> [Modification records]
=== Begin Enclosure ===

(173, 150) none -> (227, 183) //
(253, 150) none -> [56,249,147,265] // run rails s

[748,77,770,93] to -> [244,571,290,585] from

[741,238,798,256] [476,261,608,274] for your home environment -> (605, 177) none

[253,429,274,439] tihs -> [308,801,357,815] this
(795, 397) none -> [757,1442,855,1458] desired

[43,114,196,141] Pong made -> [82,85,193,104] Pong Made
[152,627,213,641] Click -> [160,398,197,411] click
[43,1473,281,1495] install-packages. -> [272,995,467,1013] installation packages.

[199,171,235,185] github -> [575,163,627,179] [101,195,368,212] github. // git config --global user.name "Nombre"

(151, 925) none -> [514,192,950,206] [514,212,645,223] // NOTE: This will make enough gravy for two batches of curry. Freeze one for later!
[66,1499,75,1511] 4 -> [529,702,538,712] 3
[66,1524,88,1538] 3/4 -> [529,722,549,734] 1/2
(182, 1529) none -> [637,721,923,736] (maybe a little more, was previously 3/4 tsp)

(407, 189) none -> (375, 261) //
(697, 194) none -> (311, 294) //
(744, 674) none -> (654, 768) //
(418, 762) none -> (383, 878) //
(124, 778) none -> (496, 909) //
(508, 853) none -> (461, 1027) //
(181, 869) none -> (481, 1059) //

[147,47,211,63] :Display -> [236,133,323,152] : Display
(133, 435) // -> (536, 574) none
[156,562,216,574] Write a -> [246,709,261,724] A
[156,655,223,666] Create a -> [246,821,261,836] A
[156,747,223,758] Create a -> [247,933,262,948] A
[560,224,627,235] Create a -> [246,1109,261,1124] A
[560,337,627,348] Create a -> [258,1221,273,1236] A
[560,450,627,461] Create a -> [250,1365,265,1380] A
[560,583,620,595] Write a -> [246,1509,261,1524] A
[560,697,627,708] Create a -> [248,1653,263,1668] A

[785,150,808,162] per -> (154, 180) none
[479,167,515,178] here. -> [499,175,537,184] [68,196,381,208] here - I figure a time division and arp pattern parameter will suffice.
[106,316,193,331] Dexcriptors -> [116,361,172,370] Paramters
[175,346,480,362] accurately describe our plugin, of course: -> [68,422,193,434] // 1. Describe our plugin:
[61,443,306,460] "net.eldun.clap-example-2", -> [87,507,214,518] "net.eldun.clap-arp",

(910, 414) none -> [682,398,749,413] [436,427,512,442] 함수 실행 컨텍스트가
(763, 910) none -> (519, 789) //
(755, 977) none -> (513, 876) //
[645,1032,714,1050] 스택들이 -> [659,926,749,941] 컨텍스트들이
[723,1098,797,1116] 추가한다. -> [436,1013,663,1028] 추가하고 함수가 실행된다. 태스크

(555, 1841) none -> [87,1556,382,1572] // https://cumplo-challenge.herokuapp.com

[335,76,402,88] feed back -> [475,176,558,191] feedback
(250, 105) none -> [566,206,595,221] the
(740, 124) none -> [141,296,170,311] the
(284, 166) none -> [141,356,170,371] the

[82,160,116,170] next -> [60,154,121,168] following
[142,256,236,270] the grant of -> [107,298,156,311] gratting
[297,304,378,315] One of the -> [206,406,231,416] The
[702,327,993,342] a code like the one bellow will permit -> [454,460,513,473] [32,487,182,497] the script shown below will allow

=== End Enclosure ===

> [Brief]
Return a word-for-word copy of the lines above from the one holding "(253, 150) none" through the one holding "[152,627,213,641] Click ->", with both of them included and nothing besides.

> [Your response]
(253, 150) none -> [56,249,147,265] // run rails s

[748,77,770,93] to -> [244,571,290,585] from

[741,238,798,256] [476,261,608,274] for your home environment -> (605, 177) none

[253,429,274,439] tihs -> [308,801,357,815] this
(795, 397) none -> [757,1442,855,1458] desired

[43,114,196,141] Pong made -> [82,85,193,104] Pong Made
[152,627,213,641] Click -> [160,398,197,411] click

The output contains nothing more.